Louis XVI was put on trial for high treason by the National Convention, found guilty, and executed by guillotine on January 21, 1793, in the Place de la Révolution in Paris. His execution marked a pivotal moment in the French Revolution and the end of the Bourbon monarchy. The radical phase of the revolution followed, including the Reign of Terror led by the Committee of Public Safety.

The death of Louis XVI profoundly influenced the course of French and European history, contributing to the rise of radical political movements and the spread of revolutionary ideals.

9 January 1792

The Treaty of Jassy between Russian and Ottoman Empire is signed.

Treaty of Jassy Jan. 9, 1792, pact signed at Jassy in Moldavia, at the conclusion of the Russo-Turkish War of 1787–92; it confirmed Russian dominance in the Black Sea. The Russian empress Catherine II the Great had entered the war envisioning a partition of the Ottoman Empire between Russia and Austria and a revival of the Byzantine Empire in Istanbul.

Catherine organized her forces to get a window in the Black Sea. Turkey’s Sultan was opposed to Catherine’s intervention. With the French encouragement, the Sultan declared war against Russia in 1768. The armies of Russia easily overran Moldavia, and the Turks had to run away. The Russians thus occupied Wallachia in 1770.

They also captured Azov and encouraged the Greeks to rebel against the Sultan. The Turks had no way but to accept a treaty in 1774. This treaty ended the war.

By this treaty, Russia received Azov and Kinburn, and restored other provinces on the condition that they be better governed. She was also recognized as the spiritual protector of the orthodox Christian subjects of Turkey. This gave Russia an opportunity to interfere in Turkey’s affairs and thus marked the opening of the Eastern question in the 19th century. Russia gained the right of free navigation in the Black Sea and on the Danube and also the use of Turkish harbors. Thus the treaty marked the starting point of Russian expansion in the Near East.

Catherine’s lust of aggrandizement did not stop with this. With the help of Austria, she wished to make further acquisitions at the expense of Turkey. In 1787, war was declared against the Turks. Turkey was exposed to the simultaneous attack of its two most powerful neighbors. She again suffered a series of reverses and signed the Treaty of Jassy in 1792. Turkey gave up her hold on the northern coast of the Black Sea upto the river Dniestes which henceforth became the boundary between Russia and Turkey. By the annexation of Crimea, Catherine got the “window” in the Black Sea region.

The city of Odess is said to occupy the site of an ancient Miletian Greek colony that disappeared between the 3d and 4th cent. In the 14th cent. the site, then under Lithuanian control, became a Crimean Tatar fortress and trade center called Khadzhi-Bei. In 1764 it passed to the Turks, who built a fortress to protect the harbor. It was captured by the Russians in 1789.

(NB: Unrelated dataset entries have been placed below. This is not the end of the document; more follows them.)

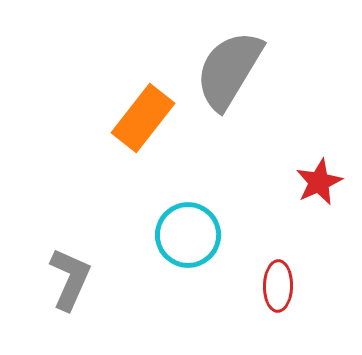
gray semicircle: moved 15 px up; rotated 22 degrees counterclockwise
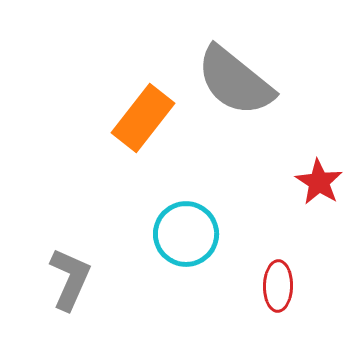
gray semicircle: moved 6 px right, 11 px down; rotated 82 degrees counterclockwise
red star: rotated 15 degrees counterclockwise
cyan circle: moved 2 px left, 1 px up
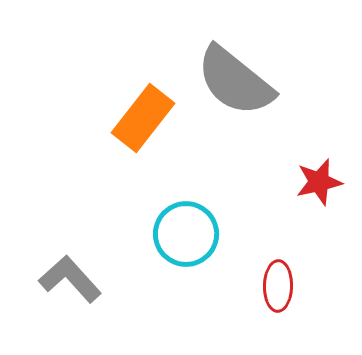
red star: rotated 27 degrees clockwise
gray L-shape: rotated 66 degrees counterclockwise
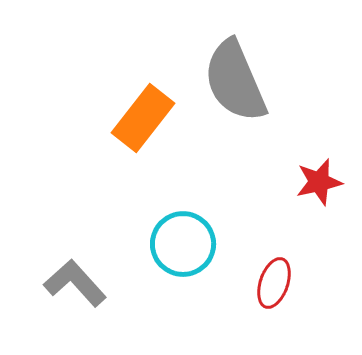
gray semicircle: rotated 28 degrees clockwise
cyan circle: moved 3 px left, 10 px down
gray L-shape: moved 5 px right, 4 px down
red ellipse: moved 4 px left, 3 px up; rotated 18 degrees clockwise
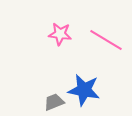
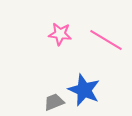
blue star: rotated 12 degrees clockwise
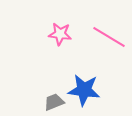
pink line: moved 3 px right, 3 px up
blue star: rotated 16 degrees counterclockwise
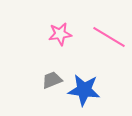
pink star: rotated 15 degrees counterclockwise
gray trapezoid: moved 2 px left, 22 px up
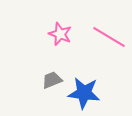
pink star: rotated 30 degrees clockwise
blue star: moved 3 px down
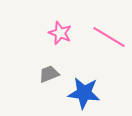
pink star: moved 1 px up
gray trapezoid: moved 3 px left, 6 px up
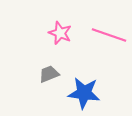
pink line: moved 2 px up; rotated 12 degrees counterclockwise
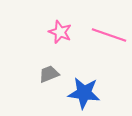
pink star: moved 1 px up
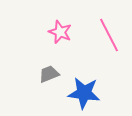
pink line: rotated 44 degrees clockwise
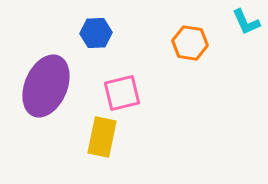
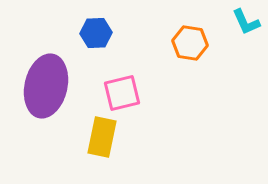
purple ellipse: rotated 10 degrees counterclockwise
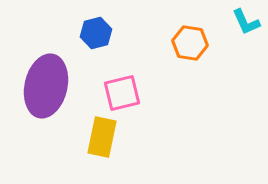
blue hexagon: rotated 12 degrees counterclockwise
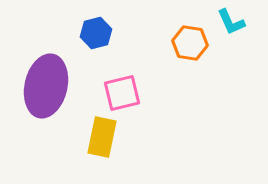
cyan L-shape: moved 15 px left
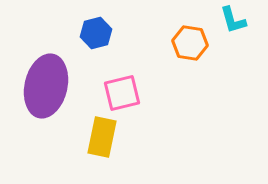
cyan L-shape: moved 2 px right, 2 px up; rotated 8 degrees clockwise
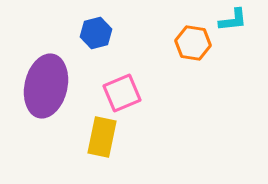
cyan L-shape: rotated 80 degrees counterclockwise
orange hexagon: moved 3 px right
pink square: rotated 9 degrees counterclockwise
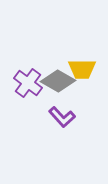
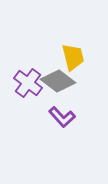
yellow trapezoid: moved 9 px left, 12 px up; rotated 104 degrees counterclockwise
gray diamond: rotated 8 degrees clockwise
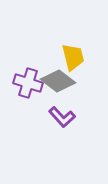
purple cross: rotated 20 degrees counterclockwise
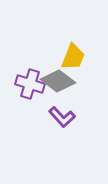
yellow trapezoid: rotated 36 degrees clockwise
purple cross: moved 2 px right, 1 px down
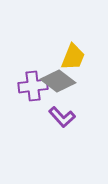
purple cross: moved 3 px right, 2 px down; rotated 24 degrees counterclockwise
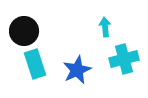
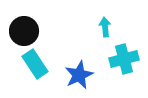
cyan rectangle: rotated 16 degrees counterclockwise
blue star: moved 2 px right, 5 px down
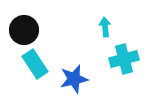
black circle: moved 1 px up
blue star: moved 5 px left, 4 px down; rotated 12 degrees clockwise
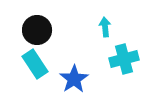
black circle: moved 13 px right
blue star: rotated 20 degrees counterclockwise
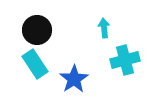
cyan arrow: moved 1 px left, 1 px down
cyan cross: moved 1 px right, 1 px down
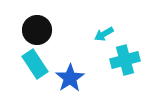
cyan arrow: moved 6 px down; rotated 114 degrees counterclockwise
blue star: moved 4 px left, 1 px up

By the Treaty of Jassy in 1792, Turkey ceded the region between the Dniester and the Buh to Russia, which rebuilt Odessa as a fort, commercial port, and naval base. The city that developed around the fort grew rapidly as the chief grain-exporting center of Ukraine; its importance was further enhanced with the coming of the railroad in the second half of the 19th cent. It was a free port from 1819 to 1849, and in 1866 it was linked by rail with Kiev, Kharkiv, and the Romanian city of Jassy. Industrialization began in the latter part of the 19th cent.

Odessa was a center of émigré Greek and Bulgarian patriots, of the Ukrainian cultural and national movement, of Jewish culture, and of the labor movement and social democracy. The city’s first workers’ organization was founded in 1875. Odessa was the scene in 1905 of a workers’ outbreak led by sailors from the battleship Potemkin. When Turkey closed the Dardanelles to the Allies in World War I, the port of Odessa was also closed and was later bombarded by the Turkish fleet. Following the 1917 Bolshevik Revolution, the city was successively occupied by the Central Powers, the French, the Reds, and the Whites until the Red Army definitively took it from General Denikin in 1920 and united it with the Ukrainian SSR. Odessa suffered greatly in the famine of 1921-22 after the Russian civil war.